Competitor markets are advancing their sustainability frameworks. Investors are tightening disclosure requirements. Supply chains are screening for environmental performance. Businesses that delay risk facing higher compliance costs in the future, reduced market access and diminished investor confidence.

Biodiversity loss is no longer a distant environmental concern, it is an immediate economic risk for Rwanda, where agriculture, tourism, and energy depend directly on healthy ecosystems.

ISO 17298, the first global standard for biodiversity management, offers businesses, financial institutions, and policymakers a practical framework to measure, manage, and communicate their biodiversity impacts, turning environmental stewardship into competitive and financial advantage.

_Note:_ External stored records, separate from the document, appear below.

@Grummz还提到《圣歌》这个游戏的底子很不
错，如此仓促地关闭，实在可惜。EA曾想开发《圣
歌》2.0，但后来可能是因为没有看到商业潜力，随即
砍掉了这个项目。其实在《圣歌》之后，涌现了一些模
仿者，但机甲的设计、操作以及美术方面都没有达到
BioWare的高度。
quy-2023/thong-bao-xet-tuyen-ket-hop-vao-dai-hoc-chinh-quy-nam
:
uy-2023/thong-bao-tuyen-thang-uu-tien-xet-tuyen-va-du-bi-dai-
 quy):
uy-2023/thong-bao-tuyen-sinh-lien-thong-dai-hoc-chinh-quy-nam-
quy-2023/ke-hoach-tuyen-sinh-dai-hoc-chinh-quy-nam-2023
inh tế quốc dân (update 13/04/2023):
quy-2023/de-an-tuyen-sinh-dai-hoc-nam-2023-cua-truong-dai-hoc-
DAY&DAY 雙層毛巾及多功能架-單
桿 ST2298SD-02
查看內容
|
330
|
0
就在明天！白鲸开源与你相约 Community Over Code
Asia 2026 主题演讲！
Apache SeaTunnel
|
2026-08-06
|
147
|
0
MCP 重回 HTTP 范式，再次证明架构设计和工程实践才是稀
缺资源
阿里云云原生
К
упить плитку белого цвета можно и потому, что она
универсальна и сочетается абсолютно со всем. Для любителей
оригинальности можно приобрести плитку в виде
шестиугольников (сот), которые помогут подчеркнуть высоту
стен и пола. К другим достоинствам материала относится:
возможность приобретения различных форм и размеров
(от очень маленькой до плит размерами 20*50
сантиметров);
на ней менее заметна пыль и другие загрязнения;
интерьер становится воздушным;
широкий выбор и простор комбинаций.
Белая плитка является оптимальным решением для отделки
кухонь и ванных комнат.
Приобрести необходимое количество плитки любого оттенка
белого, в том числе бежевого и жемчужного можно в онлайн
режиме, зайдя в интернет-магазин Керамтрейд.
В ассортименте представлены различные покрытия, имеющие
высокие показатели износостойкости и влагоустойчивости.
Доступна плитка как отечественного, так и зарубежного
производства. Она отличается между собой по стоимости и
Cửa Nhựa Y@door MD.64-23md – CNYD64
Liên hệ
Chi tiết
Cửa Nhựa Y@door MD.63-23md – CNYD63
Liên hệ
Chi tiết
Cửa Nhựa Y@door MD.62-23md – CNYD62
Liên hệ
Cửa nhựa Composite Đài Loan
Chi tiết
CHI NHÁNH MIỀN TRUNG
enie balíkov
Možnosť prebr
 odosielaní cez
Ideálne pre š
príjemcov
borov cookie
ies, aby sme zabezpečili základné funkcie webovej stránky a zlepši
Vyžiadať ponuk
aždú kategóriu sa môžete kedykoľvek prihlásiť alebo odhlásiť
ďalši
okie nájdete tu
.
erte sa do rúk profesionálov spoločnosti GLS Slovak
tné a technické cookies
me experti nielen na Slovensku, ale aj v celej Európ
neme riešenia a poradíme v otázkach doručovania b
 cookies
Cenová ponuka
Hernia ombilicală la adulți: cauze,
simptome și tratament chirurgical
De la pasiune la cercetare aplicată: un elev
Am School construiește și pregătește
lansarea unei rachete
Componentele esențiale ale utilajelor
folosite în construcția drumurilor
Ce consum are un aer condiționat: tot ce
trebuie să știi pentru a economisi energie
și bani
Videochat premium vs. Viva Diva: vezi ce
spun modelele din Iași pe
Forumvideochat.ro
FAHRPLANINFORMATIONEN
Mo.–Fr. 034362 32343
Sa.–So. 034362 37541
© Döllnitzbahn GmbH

Rwanda’s strong institutional foundation: from the Rwanda Standards Board and the National Bank of Rwanda’s sustainability guidelines to the Rwanda Green Fund and UNDP–BIOFIN’s biodiversity finance work, positions the country to lead on this agenda. Given this context, the immediate next steps are:

For businesses:

Engage with the Rwanda Standards Board on certification pathways. Assess biodiversity dependencies and risks with available technical support. Integrate biodiversity into core strategy rather than treating it as a standalone initiative.

For financial institutions:

Develop nature-linked financial products anchored in credible standards. Assess portfolio exposure to nature-related risks and align lending criteria accordingly.

For policymakers:

Accelerate national adoption of ISO 17298. Introduce incentives for early adopters. Align biodiversity certification with sustainable finance frameworks to create coherent market signals.

Rwanda has the institutions, policy frameworks and financial instruments to translate biodiversity protection into competitive advantage. The standards exist, funding mechanisms are in place and the technical support is available.

The decisive factor now is speed.

UNDP Rwanda, through its BIOFIN programme and partnerships with Kigali International Finance Centre, Rwanda Standards Board, and national regulatory bodies, stands ready to support each of these steps—providing technical assistance, facilitating stakeholder engagement, and connecting Rwandan businesses and institutions with global best practices and financing opportunities as they move from commitment to implementation.

Irene Iradukunda is a Biodiversity Finance Analyst at UNDP Rwanda, with expertise in climate and biodiversity financing, and a deep passion for nature and the vibrancy of ecosystems.